A stochastic PDE approach to large N problems in quantum field theory: a survey

TL;DR

This survey reviews recent rigorous results on large N problems in quantum field theory, focusing on stochastic PDEs, mean field limits, and convergence to Gaussian free fields in different dimensions.

Contribution

It provides new uniform bounds, convergence results, and techniques for analyzing large N limits in stochastic quantization of quantum field models.

Findings

Uniform in N bounds for 2D dynamics

Convergence to Gaussian free field in large N limit

Tightness of invariant measures and observables

Abstract

In this survey we review some recent rigorous results on large N problems in quantum field theory, stochastic quantization and singular stochastic PDEs, and their mean field limit problems. In particular we discuss the O(N) linear sigma model on two and three dimensional torus. The stochastic quantization procedure leads to a coupled system of N interacting $\Phi^4$ equations.
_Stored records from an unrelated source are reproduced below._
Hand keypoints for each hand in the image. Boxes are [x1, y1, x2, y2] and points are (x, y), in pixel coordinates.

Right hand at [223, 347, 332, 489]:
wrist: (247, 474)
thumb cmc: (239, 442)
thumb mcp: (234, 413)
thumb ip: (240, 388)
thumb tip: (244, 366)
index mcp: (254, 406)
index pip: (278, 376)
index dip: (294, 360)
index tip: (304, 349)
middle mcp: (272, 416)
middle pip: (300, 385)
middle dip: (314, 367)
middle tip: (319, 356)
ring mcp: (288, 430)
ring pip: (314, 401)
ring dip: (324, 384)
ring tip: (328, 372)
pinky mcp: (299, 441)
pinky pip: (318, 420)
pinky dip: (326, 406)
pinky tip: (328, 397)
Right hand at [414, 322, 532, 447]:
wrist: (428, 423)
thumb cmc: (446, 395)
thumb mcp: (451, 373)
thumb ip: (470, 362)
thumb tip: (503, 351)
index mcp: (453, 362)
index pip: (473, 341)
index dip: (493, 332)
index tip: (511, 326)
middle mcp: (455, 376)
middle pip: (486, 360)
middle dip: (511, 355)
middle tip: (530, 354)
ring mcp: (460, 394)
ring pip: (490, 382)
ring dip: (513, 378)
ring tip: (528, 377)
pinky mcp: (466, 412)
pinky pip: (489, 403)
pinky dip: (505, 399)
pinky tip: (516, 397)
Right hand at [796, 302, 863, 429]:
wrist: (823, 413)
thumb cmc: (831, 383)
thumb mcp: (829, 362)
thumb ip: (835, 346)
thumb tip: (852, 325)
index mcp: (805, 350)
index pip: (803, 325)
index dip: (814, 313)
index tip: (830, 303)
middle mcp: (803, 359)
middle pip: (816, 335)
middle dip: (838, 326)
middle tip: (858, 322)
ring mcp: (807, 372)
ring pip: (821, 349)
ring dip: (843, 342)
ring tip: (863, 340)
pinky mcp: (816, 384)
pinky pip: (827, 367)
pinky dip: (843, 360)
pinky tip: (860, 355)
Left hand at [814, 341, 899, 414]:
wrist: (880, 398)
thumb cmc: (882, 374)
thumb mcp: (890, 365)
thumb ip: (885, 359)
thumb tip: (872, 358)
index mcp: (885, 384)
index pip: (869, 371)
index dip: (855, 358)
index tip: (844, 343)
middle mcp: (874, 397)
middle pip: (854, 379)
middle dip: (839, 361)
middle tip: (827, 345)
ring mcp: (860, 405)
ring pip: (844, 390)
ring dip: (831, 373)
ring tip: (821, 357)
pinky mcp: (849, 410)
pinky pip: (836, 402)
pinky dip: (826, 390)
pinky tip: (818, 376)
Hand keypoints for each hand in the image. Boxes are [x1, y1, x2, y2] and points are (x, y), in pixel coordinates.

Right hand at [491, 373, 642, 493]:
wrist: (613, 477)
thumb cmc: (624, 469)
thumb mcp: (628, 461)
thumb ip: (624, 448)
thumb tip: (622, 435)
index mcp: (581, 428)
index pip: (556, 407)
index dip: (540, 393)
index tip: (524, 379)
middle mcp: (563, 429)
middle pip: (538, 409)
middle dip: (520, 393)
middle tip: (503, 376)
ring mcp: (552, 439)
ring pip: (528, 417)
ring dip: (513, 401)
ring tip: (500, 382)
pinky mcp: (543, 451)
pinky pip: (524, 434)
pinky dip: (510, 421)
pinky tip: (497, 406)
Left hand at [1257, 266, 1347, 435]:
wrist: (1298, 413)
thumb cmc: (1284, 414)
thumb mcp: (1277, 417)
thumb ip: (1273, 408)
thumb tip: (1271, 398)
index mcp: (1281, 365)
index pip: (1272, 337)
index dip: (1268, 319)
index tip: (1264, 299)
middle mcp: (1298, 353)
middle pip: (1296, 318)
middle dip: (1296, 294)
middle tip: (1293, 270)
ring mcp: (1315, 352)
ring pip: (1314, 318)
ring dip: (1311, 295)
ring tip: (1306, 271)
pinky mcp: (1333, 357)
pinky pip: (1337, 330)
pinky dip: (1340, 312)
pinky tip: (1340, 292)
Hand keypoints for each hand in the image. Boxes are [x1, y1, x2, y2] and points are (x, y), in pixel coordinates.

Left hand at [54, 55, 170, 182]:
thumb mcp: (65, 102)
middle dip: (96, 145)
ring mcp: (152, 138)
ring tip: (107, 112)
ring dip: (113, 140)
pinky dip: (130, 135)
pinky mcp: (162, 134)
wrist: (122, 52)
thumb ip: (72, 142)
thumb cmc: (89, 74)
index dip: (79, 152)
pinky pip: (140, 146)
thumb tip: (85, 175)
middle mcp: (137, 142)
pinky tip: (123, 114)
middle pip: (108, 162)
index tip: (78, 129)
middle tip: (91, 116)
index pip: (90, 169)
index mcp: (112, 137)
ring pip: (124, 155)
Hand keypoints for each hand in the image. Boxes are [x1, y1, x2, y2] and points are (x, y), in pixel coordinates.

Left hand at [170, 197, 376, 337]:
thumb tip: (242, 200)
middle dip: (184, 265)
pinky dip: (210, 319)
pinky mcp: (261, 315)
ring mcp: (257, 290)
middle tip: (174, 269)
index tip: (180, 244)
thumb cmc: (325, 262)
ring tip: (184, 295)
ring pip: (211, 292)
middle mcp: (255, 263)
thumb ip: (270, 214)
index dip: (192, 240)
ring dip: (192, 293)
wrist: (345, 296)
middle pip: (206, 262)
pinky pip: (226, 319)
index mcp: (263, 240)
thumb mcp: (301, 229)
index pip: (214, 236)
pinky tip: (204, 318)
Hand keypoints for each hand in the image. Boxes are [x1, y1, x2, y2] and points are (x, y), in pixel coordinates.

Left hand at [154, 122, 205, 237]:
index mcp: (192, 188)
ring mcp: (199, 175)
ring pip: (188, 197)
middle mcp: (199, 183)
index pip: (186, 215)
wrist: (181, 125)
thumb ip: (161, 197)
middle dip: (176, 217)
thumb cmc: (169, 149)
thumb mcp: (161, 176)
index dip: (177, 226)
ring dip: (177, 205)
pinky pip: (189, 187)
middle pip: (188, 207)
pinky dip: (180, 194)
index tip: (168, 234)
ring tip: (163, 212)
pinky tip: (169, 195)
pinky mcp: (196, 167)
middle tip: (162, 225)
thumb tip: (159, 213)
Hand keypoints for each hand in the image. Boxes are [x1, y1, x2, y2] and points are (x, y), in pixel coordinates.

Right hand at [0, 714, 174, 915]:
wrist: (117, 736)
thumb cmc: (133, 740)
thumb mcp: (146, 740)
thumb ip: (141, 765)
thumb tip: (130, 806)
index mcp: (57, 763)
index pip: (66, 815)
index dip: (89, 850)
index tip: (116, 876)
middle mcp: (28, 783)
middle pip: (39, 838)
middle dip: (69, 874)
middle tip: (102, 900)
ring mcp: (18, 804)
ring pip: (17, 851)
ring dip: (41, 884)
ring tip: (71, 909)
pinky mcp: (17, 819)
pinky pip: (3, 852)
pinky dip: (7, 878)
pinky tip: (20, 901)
In d = 2, we show uniform in N bounds for the dynamics and convergence to a mean-field singular SPDE. For large enough mass or small enough coupling, the invariant measures (i.e. the O(N) linear sigma model) converge to the massive Gaussian free field, the unique invariant measure of the mean-field dynamics, in a Wasserstein distance. We also obtain tightness for certain O(N) invariant observables as random fields in suitable Besov spaces as $N\to \infty$, along with exact descriptions of the limiting correlations. In d = 3, the estimates become more involved since the equation is more singular. We discuss in this case how to prove convergence to the massive Gaussian free field. The proofs of these results build on the recent progress of singular SPDE theory and combine many new techniques such as uniform in N estimates and dynamical mean field theory. These are based on joint papers with Scott Smith, Rongchan Zhu and Xiangchan Zhu.